What Should We Do About Missing Data? (A Case Study Using Logistic Regression with Missing Data on a Single Covariate)
PWP-CCPR-2003-028
Abstract
Fox et al. (1998) carried out a logistic regression analysis with discrete covariates in which one of the covariates was missing for a substantial percentage of respondents. The missing data problem was addressed using the “approximate Bayesian bootstrap.” We return to this missing data problem to provide a form of case study. Using the Fox et al. (1998) data for expository purposes we carry out a comparative analysis of eight of the most commonly used techniques for dealing with missing data. We then report on two sets of simulations based on the original data. These suggest, for patterns of missingness we consider realistic, that case deletion and weighted case deletion are inferior techniques, and that common simple alternatives are better.

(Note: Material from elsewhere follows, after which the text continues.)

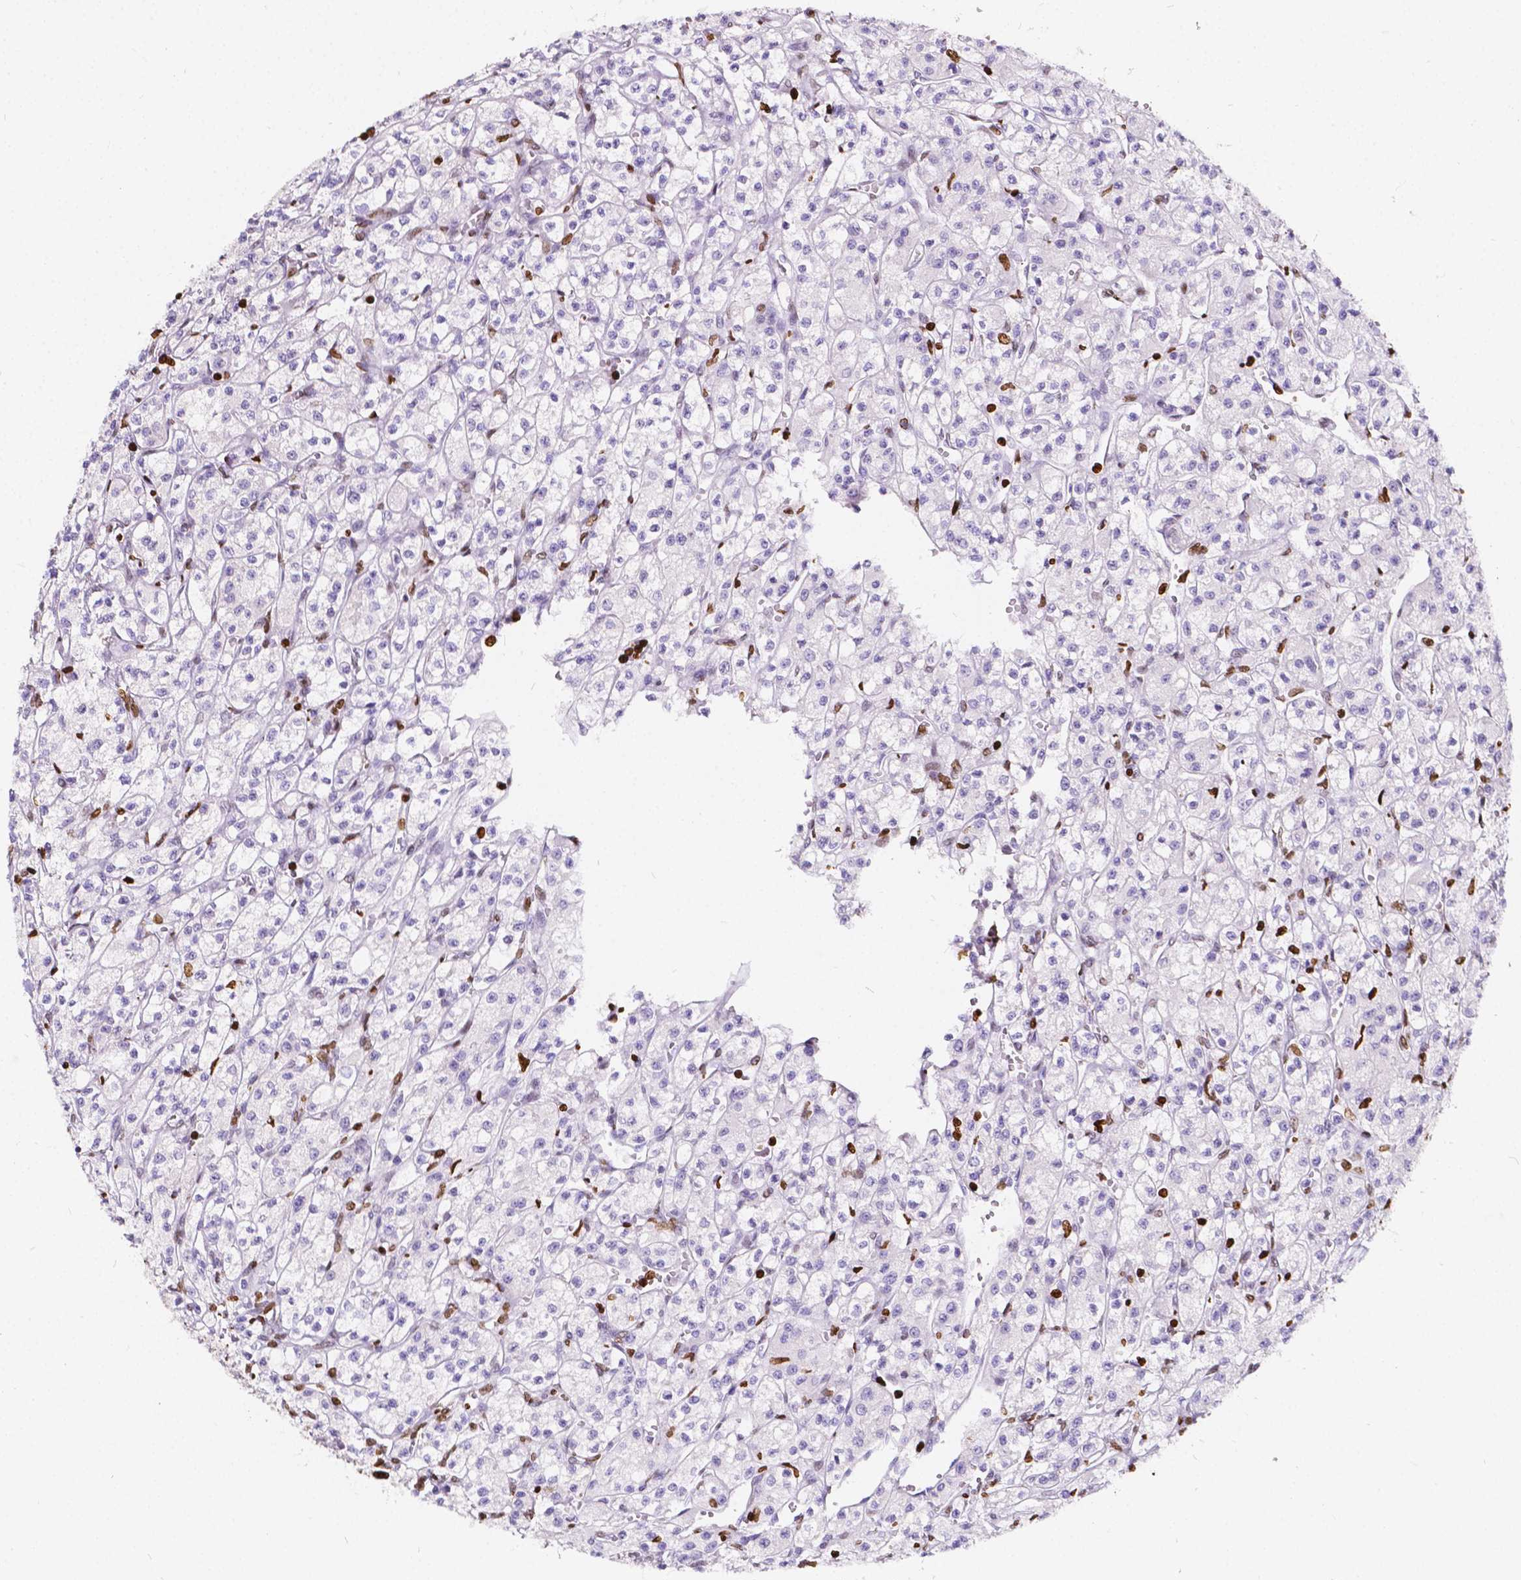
{"staining": {"intensity": "negative", "quantity": "none", "location": "none"}, "tissue": "renal cancer", "cell_type": "Tumor cells", "image_type": "cancer", "snomed": [{"axis": "morphology", "description": "Adenocarcinoma, NOS"}, {"axis": "topography", "description": "Kidney"}], "caption": "Tumor cells are negative for brown protein staining in renal cancer (adenocarcinoma).", "gene": "CBY3", "patient": {"sex": "female", "age": 70}}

In addition, the simulations do not affirm the theoretical superiority of Bayesian Multiple Imputation. The apparent explanation is that the imputation model, which is the fully saturated interaction model recommended in the literature, was too detailed for the data. This result is cautionary. Even when the analyst of a single body of data is using a missingness technique with desirable theoretical properties, and the missingness mechanism and imputation model are supposedly correctly specified, the technique can still produce biased estimates. This is in addition to the generic problem posed by missing data, which is that usually analysts do not know the missingness mechanism or which among many alternative imputation models is correct.